↓
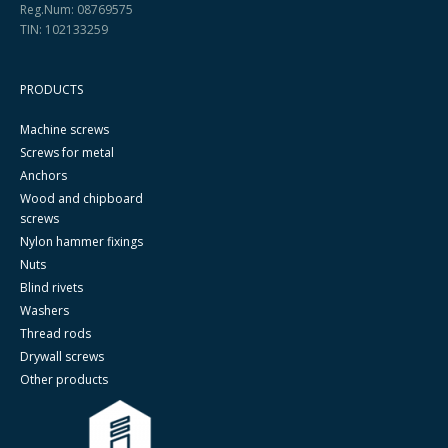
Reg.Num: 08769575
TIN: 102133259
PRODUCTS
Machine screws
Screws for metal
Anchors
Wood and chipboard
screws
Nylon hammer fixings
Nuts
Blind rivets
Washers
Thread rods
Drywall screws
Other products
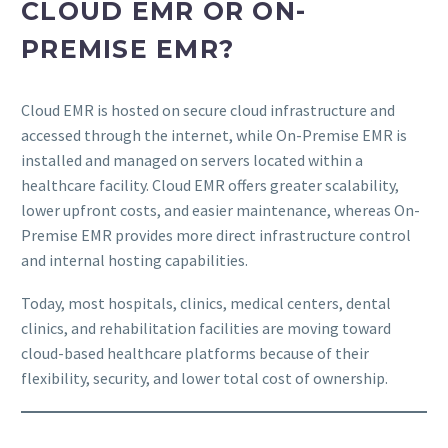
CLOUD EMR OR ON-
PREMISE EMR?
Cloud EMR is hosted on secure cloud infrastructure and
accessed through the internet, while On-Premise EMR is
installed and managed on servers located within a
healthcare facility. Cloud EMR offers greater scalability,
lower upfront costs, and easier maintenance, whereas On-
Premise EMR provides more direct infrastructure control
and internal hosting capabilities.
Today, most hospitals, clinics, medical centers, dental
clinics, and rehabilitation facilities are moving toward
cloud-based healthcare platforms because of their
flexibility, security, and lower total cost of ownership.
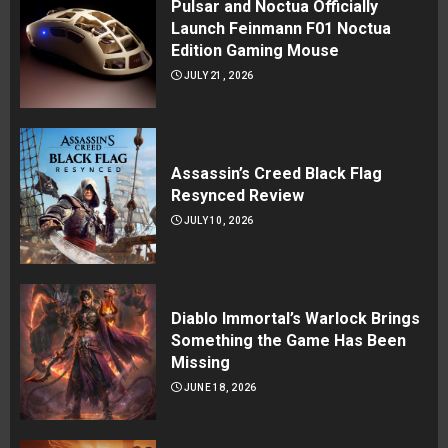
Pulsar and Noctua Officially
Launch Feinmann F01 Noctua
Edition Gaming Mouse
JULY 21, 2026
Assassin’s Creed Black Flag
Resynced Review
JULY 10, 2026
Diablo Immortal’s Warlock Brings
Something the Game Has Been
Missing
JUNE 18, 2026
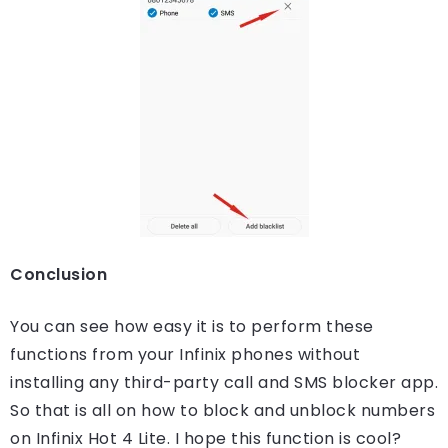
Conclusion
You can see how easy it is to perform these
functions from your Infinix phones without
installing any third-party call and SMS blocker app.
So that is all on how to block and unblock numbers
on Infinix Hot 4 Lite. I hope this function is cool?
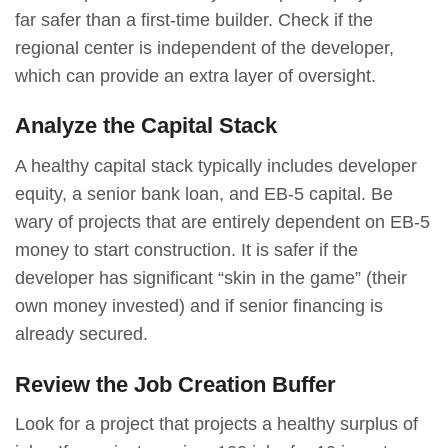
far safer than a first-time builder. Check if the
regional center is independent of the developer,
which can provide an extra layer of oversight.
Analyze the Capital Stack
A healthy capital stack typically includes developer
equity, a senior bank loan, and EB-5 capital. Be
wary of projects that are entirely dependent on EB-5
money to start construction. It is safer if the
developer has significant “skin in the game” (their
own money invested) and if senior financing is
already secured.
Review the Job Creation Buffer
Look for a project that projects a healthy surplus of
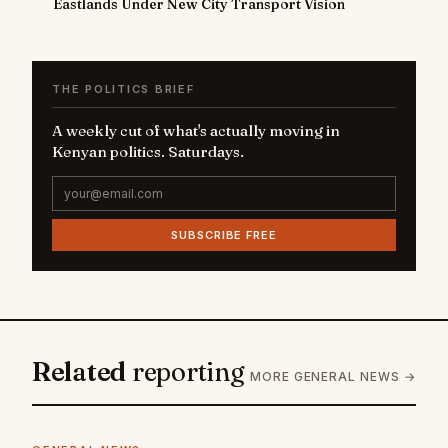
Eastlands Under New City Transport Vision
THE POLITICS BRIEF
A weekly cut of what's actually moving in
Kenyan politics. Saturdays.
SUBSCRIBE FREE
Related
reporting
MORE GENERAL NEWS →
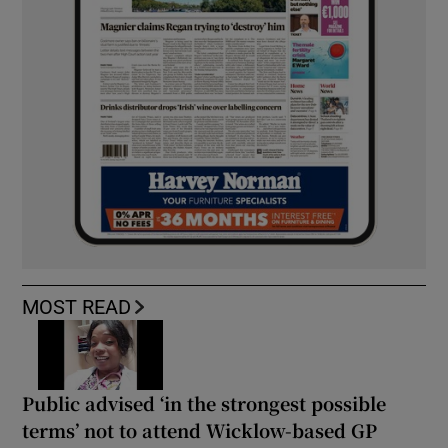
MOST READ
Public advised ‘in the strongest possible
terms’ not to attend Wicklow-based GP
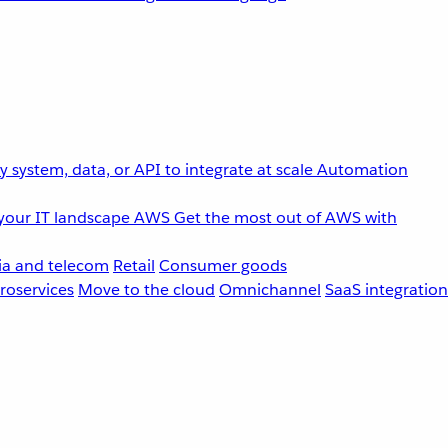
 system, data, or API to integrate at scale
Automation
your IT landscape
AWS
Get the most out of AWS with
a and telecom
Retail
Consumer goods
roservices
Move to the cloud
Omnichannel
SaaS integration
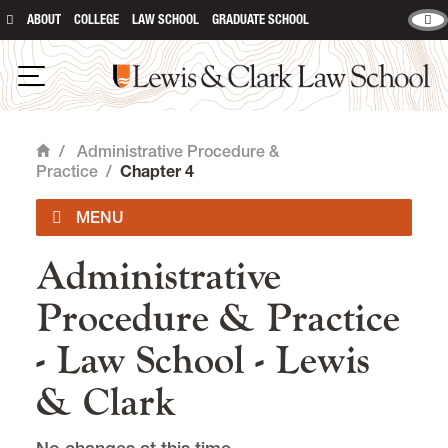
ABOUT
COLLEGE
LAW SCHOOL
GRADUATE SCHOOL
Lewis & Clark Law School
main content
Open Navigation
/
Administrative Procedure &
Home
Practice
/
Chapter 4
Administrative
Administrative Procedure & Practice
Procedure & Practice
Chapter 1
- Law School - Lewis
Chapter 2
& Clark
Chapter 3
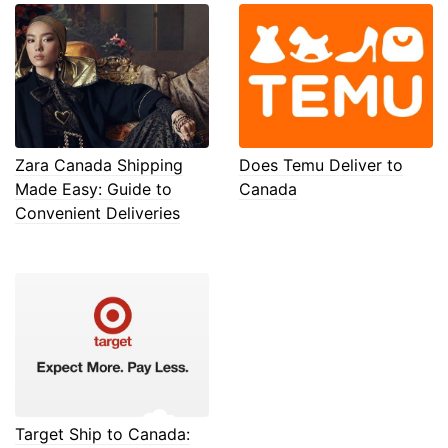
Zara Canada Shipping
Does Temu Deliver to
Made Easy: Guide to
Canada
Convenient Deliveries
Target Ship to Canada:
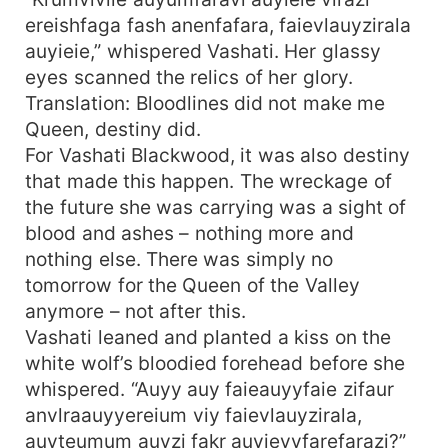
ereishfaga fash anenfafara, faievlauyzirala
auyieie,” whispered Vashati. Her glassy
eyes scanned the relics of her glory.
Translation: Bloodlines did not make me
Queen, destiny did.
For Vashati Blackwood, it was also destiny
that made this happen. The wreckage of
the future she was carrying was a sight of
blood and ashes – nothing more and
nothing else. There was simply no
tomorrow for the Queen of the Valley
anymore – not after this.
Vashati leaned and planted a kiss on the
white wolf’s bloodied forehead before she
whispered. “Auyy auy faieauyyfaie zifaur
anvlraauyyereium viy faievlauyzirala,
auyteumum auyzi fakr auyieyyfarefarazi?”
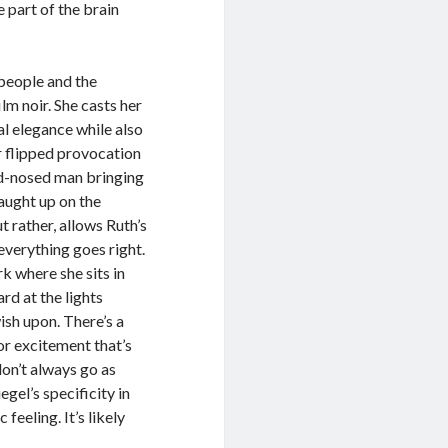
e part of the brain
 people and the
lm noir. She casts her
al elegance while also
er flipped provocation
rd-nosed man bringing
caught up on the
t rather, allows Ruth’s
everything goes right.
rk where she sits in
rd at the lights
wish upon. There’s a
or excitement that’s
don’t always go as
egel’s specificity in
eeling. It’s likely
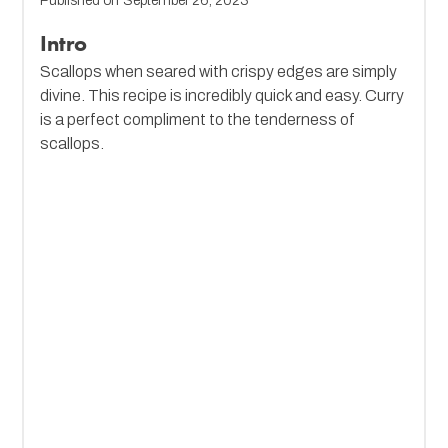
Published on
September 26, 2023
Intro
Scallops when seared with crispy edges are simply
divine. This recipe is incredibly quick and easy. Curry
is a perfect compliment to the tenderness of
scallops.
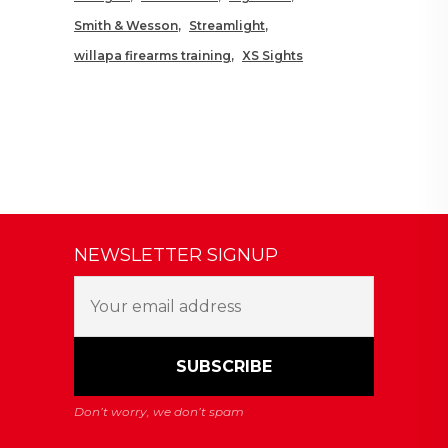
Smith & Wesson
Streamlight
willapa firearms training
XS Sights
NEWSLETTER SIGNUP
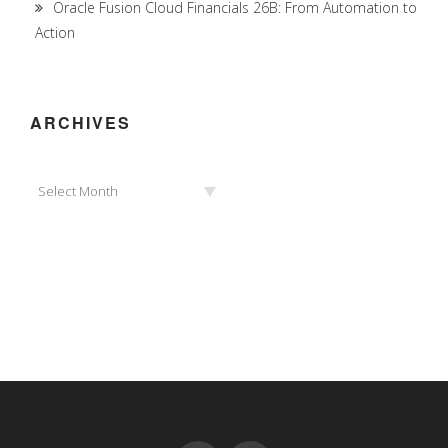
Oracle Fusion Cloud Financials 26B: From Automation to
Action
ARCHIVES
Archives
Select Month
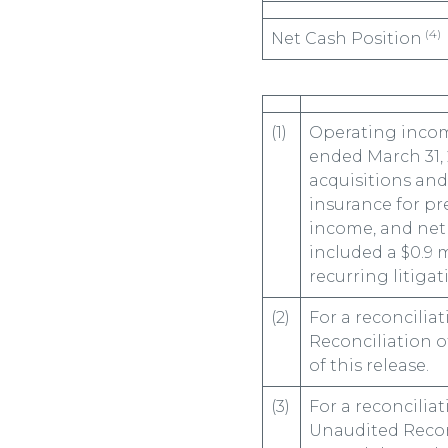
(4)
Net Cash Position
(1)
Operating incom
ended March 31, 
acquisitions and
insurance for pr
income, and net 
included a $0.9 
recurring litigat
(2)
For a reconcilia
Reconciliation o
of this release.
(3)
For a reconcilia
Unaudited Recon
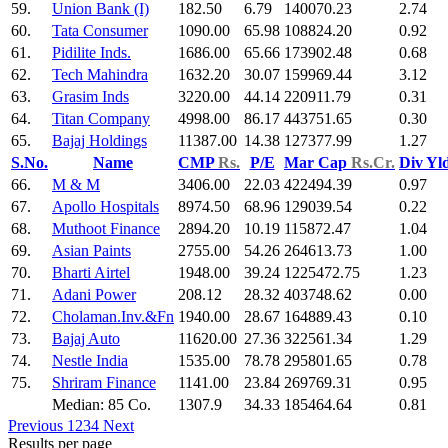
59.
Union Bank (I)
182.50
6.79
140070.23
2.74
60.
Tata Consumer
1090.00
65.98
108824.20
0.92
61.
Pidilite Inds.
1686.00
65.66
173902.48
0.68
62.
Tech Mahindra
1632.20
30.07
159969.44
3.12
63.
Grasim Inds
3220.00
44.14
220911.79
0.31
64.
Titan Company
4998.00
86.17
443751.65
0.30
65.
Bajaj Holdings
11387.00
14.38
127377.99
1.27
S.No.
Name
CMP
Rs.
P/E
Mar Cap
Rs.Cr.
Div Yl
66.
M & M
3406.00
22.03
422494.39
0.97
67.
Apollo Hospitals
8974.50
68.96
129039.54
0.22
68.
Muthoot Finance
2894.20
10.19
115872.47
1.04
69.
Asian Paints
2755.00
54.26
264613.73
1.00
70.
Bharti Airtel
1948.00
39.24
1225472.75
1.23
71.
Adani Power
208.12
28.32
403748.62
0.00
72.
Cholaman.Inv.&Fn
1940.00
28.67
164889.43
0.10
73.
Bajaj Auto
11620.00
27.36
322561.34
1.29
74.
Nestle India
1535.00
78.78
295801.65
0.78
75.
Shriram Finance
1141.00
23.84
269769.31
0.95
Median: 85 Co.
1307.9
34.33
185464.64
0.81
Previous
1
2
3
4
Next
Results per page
↑
◆ Exercise directions ◆
Return the number of lines in the data above that include the word "There", and nothing else.

◆ Answer below ◆
2